Pré-candidato ao Senado afirma que políticas públicas e emendas devem considerar as prioridades locais para garantir melhor aplicação dos recursos

Da Redação


O pré-candidato ao Senado Reinaldo Azambuja defendeu que os investimentos públicos sejam definidos conforme as necessidades específicas de cada município. A declaração foi feita durante entrevista à imprensa no interior de Mato Grosso do Sul nesta semana.

Segundo Reinaldo, enquanto algumas cidades precisam de obras de infraestrutura, outras demandam melhorias na saúde ou ações voltadas à geração de emprego e renda.

“Não existe solução única que sirva para todos. Só conhecendo de perto a realidade de cada região é que se consegue investir onde realmente é necessário”, afirmou.

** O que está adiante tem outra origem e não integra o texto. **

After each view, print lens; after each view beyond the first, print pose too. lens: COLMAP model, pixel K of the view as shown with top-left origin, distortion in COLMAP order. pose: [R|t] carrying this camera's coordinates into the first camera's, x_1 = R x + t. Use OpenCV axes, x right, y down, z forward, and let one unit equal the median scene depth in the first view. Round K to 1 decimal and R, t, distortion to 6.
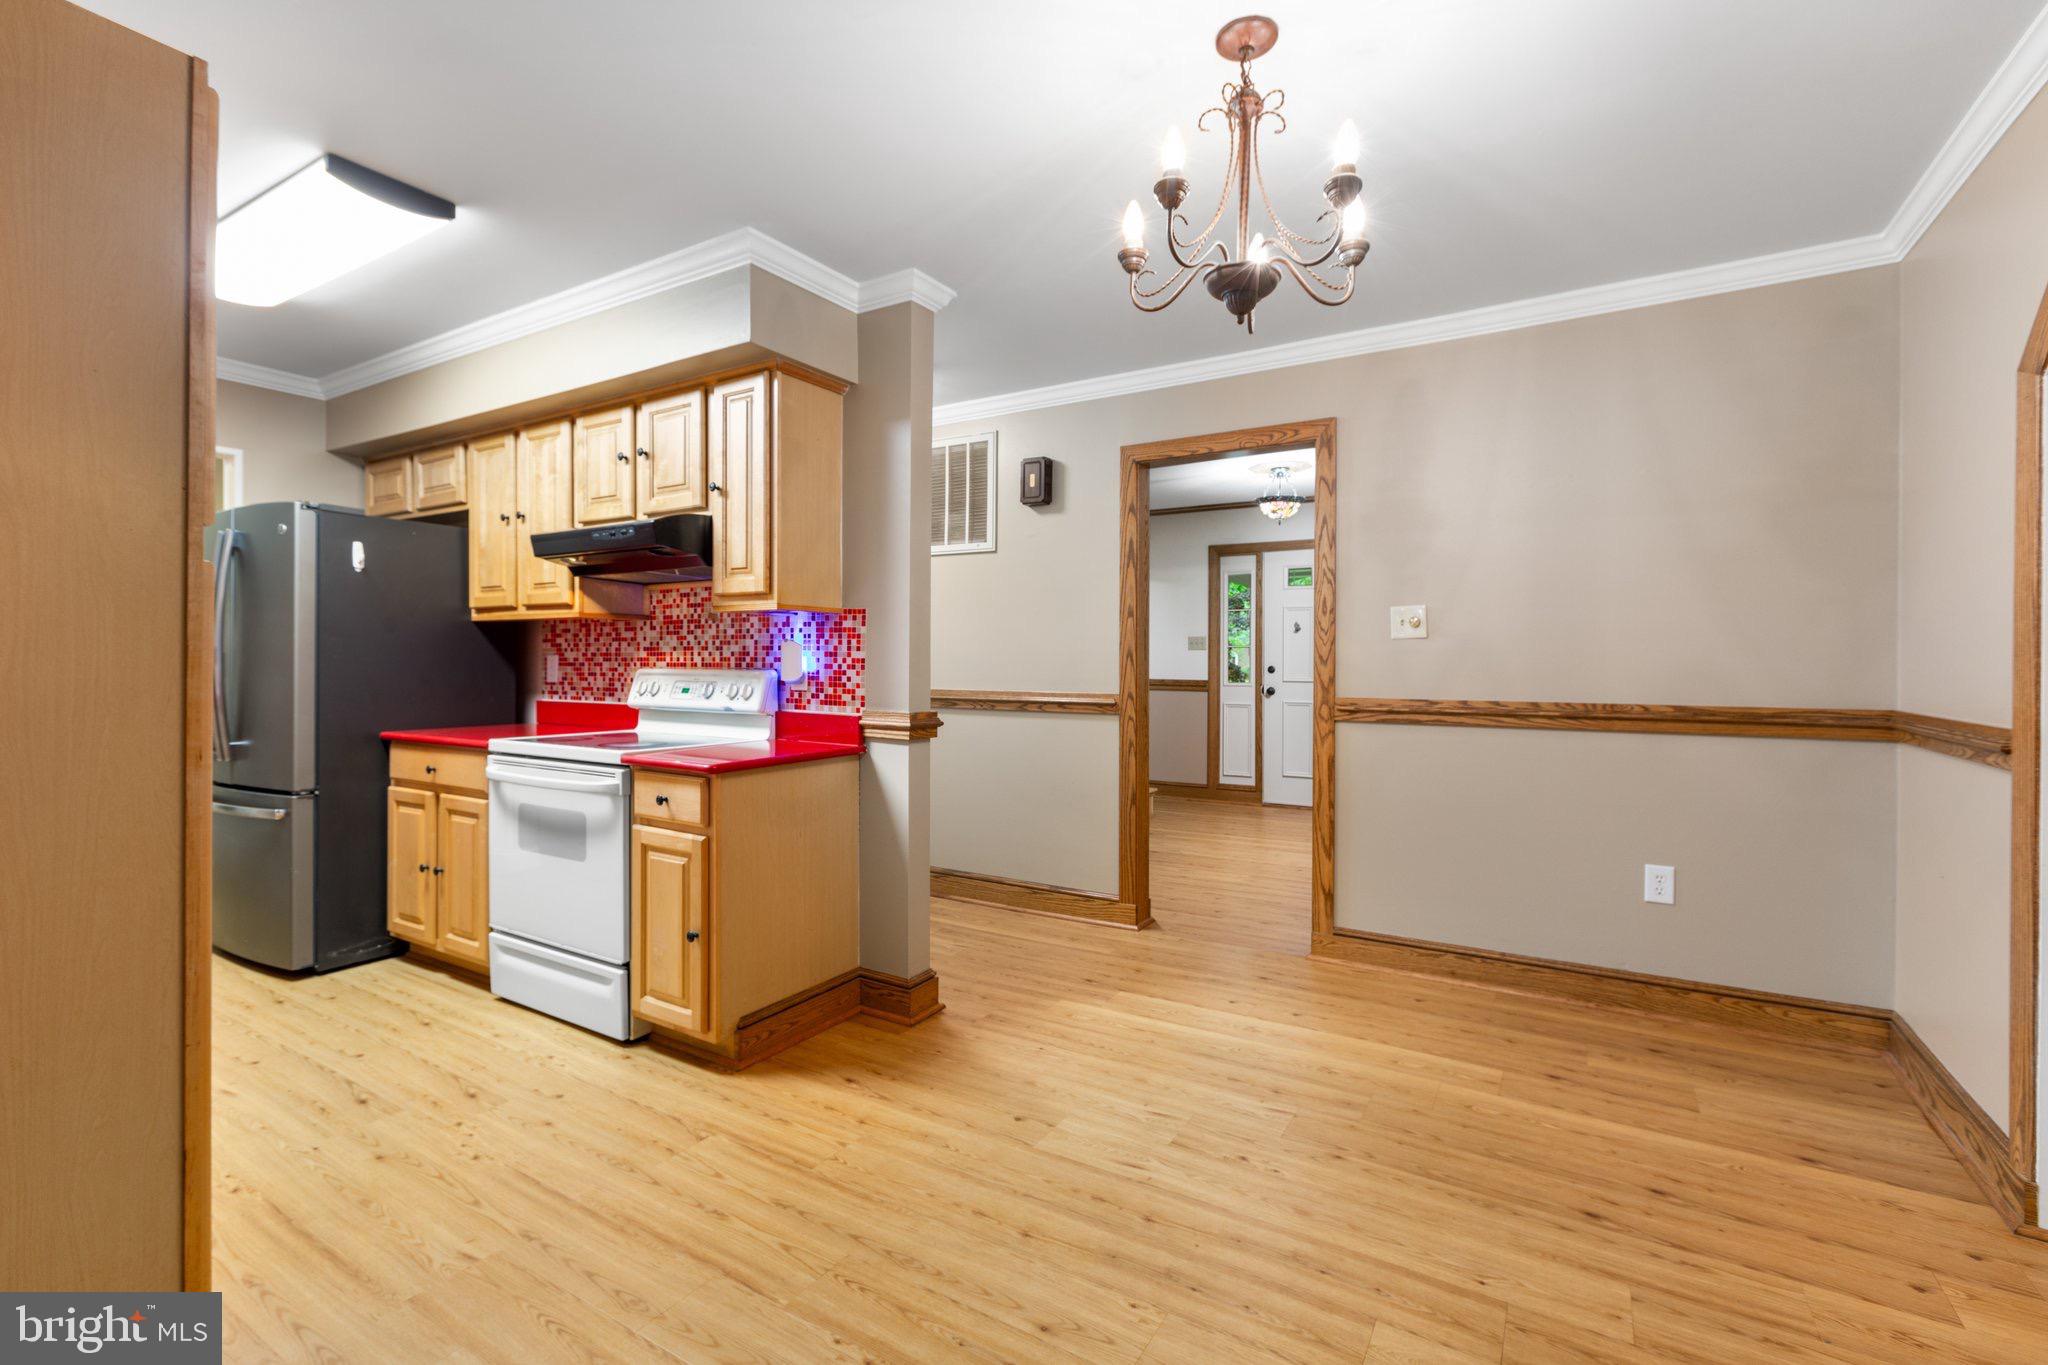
lens RADIAL K [[913.3, 0, 1021.4], [0, 913.3, 670.1], [0, 0, 1]] dist [0.002915, 0.000270]
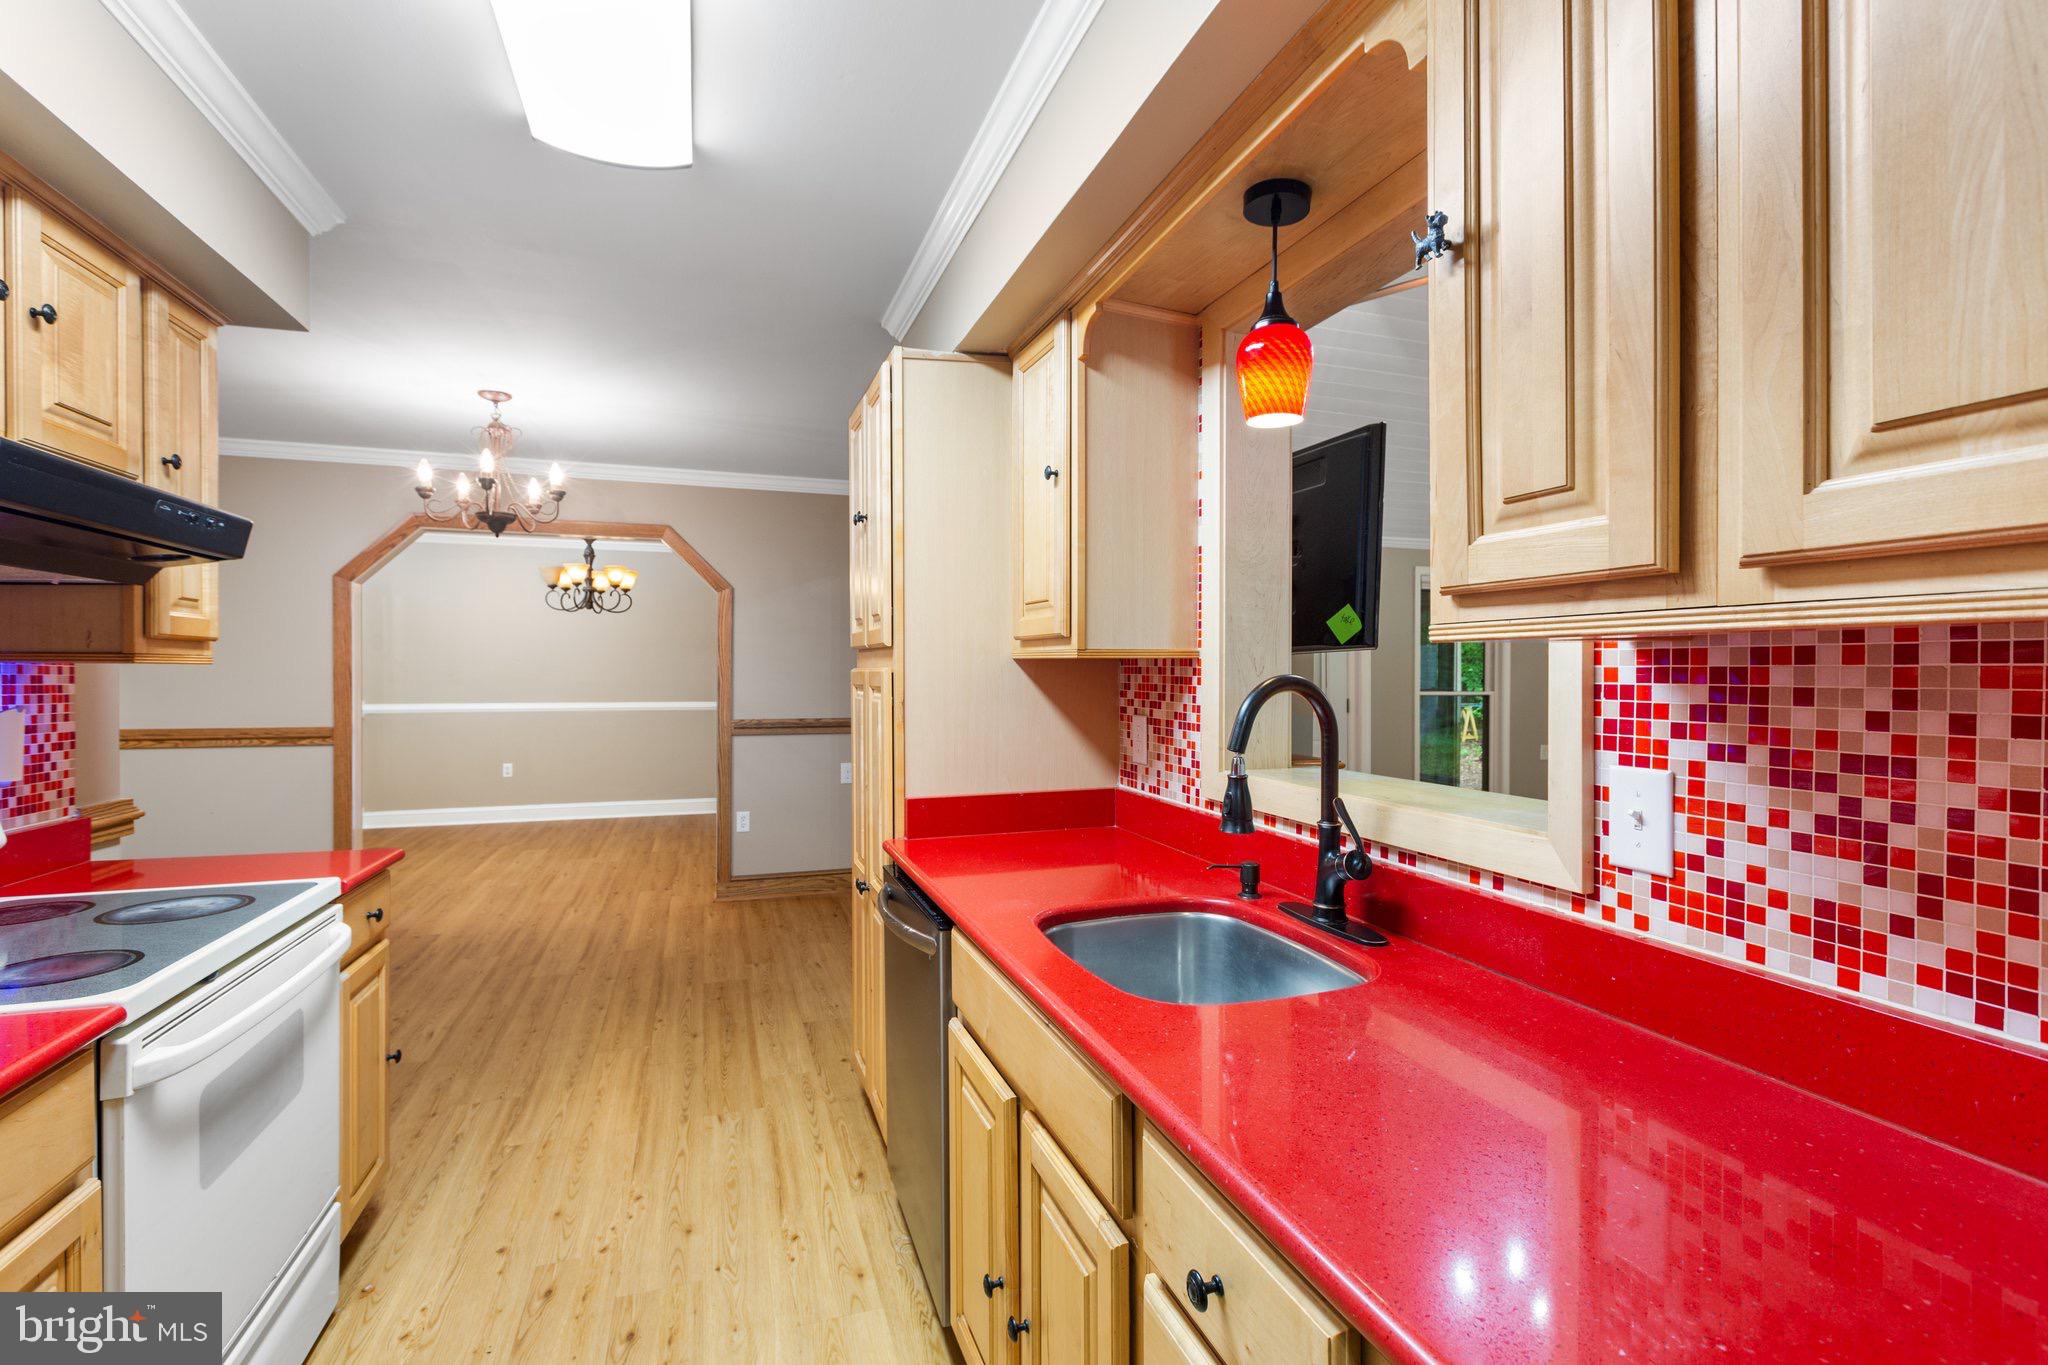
lens RADIAL K [[913.3, 0, 1021.5], [0, 913.3, 672.8], [0, 0, 1]] dist [0.002915, 0.000270]
pose [[-0.775868, -0.004214, 0.630882, -1.544161], [0.002556, 0.999948, 0.009823, -0.082913], [-0.630891, 0.009234, -0.775817, 1.476474]]
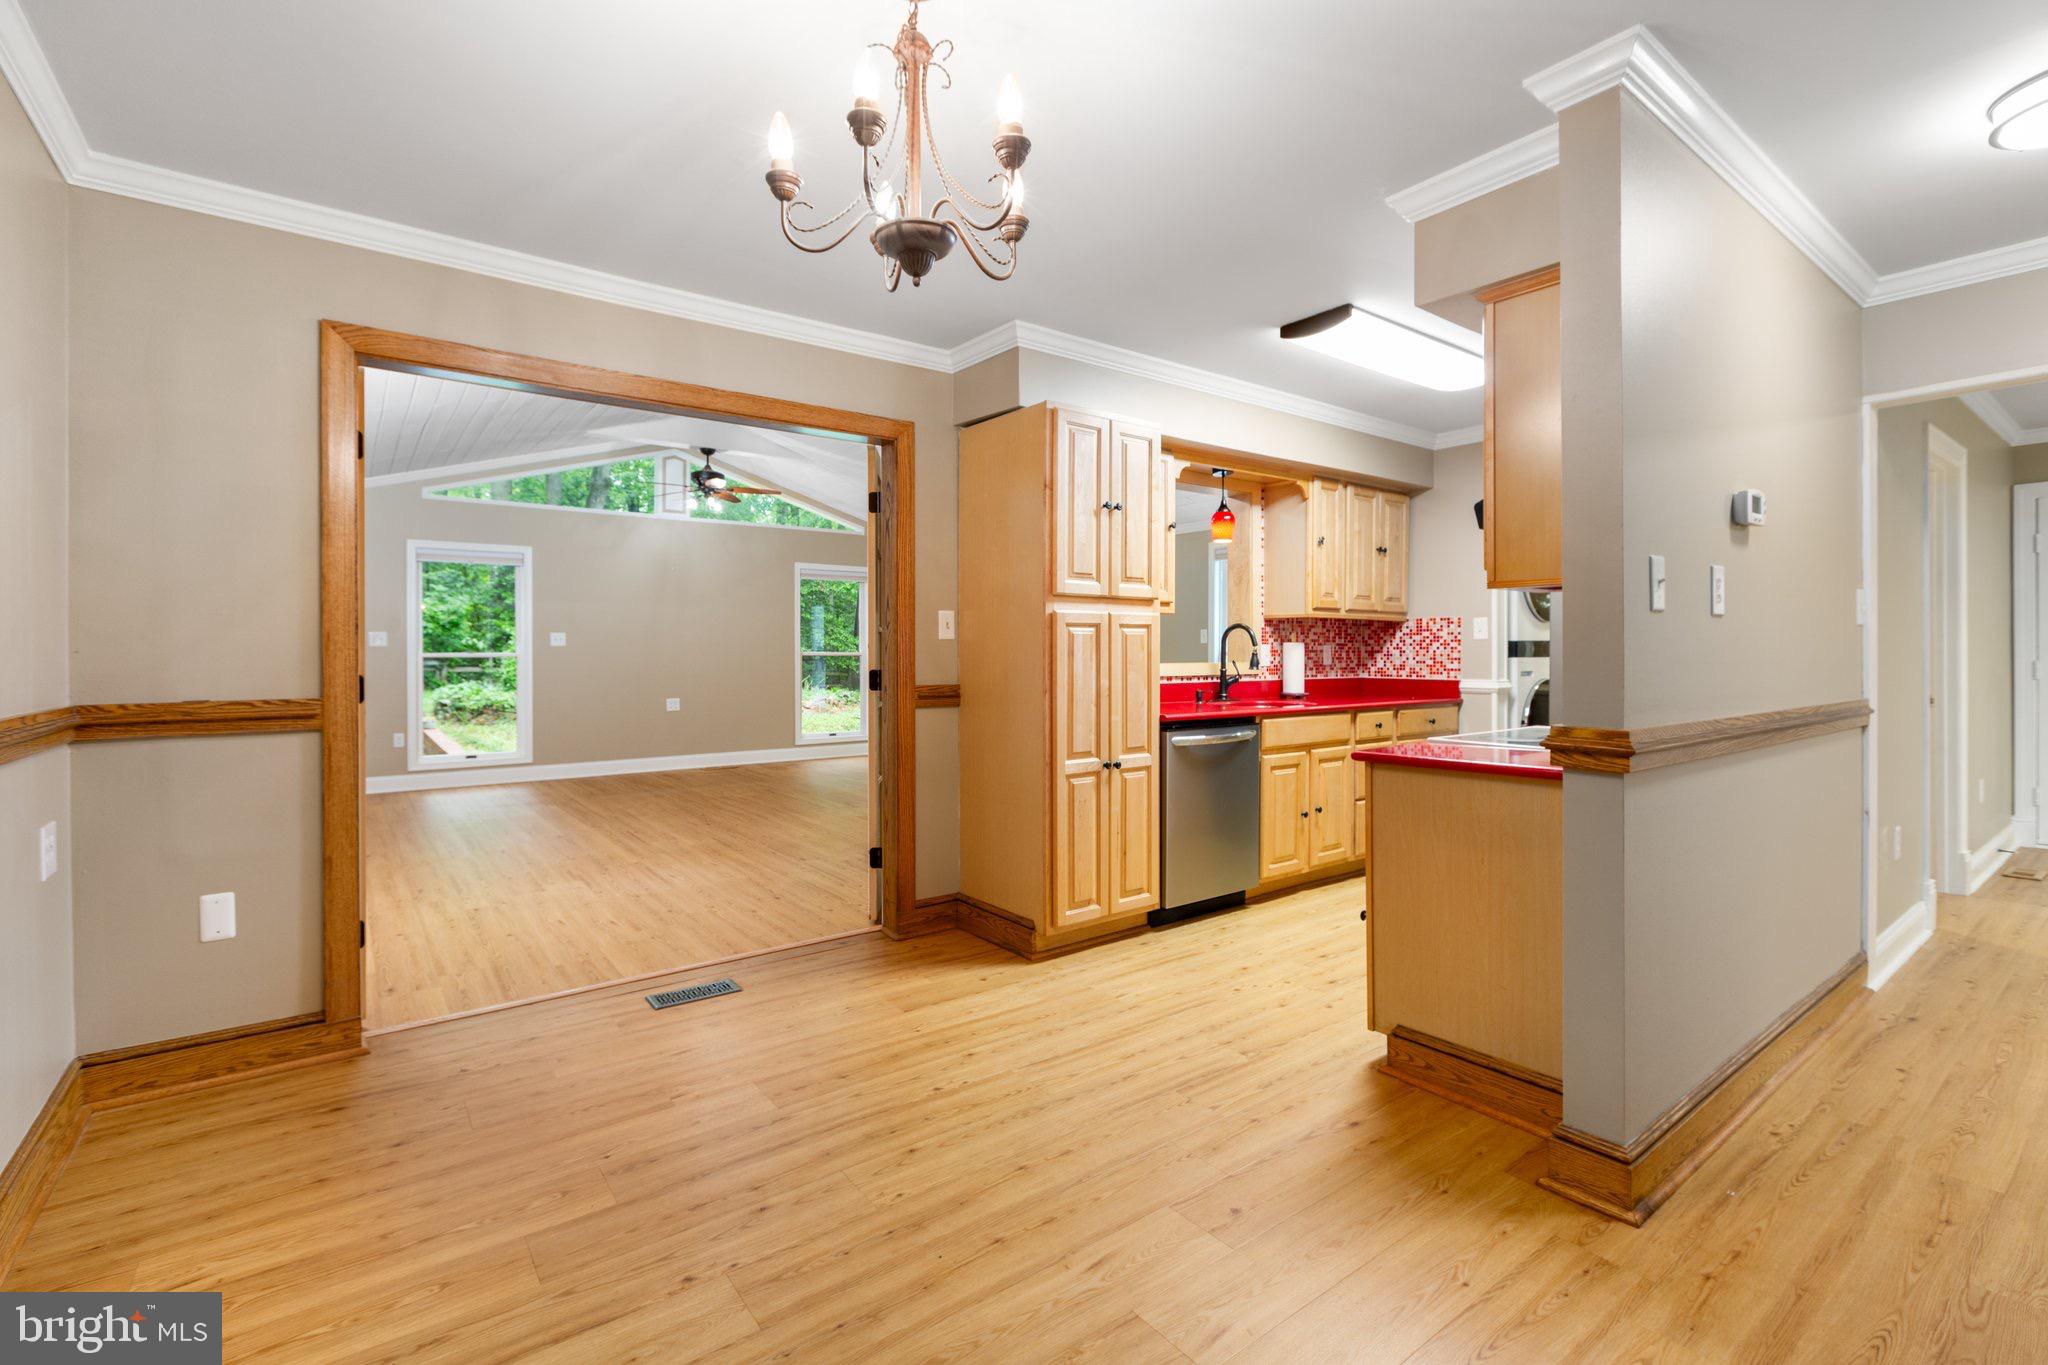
lens RADIAL K [[913.3, 0, 1019.8], [0, 913.3, 649.6], [0, 0, 1]] dist [0.002915, 0.000270]
pose [[-0.364927, -0.004539, -0.931025, 0.861840], [-0.009617, 0.999953, -0.001105, -0.007446], [0.930987, 0.008550, -0.364953, 1.157450]]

O ex-governador também defendeu que esse princípio oriente a destinação de emendas parlamentares e a elaboração de políticas públicas. Durante seus dois mandatos no Governo do Estado, Reinaldo implantou um modelo de gestão conhecido como municipalismo, baseado na definição de obras e investimentos a partir das prioridades apresentadas pelas prefeituras.

O modelo permanece como uma das bases da relação entre o Governo do Estado e os municípios na atual administração de Eduardo Riedel.

Dados da Confederação Nacional de Municípios (CNM) mostram que a crise financeira é a principal preocupação de cerca de 80% dos gestores municipais consultados. O levantamento ouviu 4.172 prefeituras, correspondentes a 75% dos municípios brasileiros.

Conforme o estudo, 29% das cidades encerram o ano com pagamentos atrasados a fornecedores, enquanto 31% transferem despesas já assumidas para o exercício seguinte.

A CNM aponta ainda que, de toda a arrecadação tributária nacional, 64% fica com a União, 22,5% com os estados e apenas 13,5% é destinado aos municípios. Em dois de cada três municípios, o Fundo de Participação dos Municípios (FPM) representa a principal fonte de receita.

Para Reinaldo, a concentração de recursos limita a capacidade de investimento das prefeituras.

“As prefeituras conhecem suas prioridades, mas o Governo Federal não ouve com atenção essas demandas e ainda destina recursos insuficientes para as necessidades básicas”, declarou.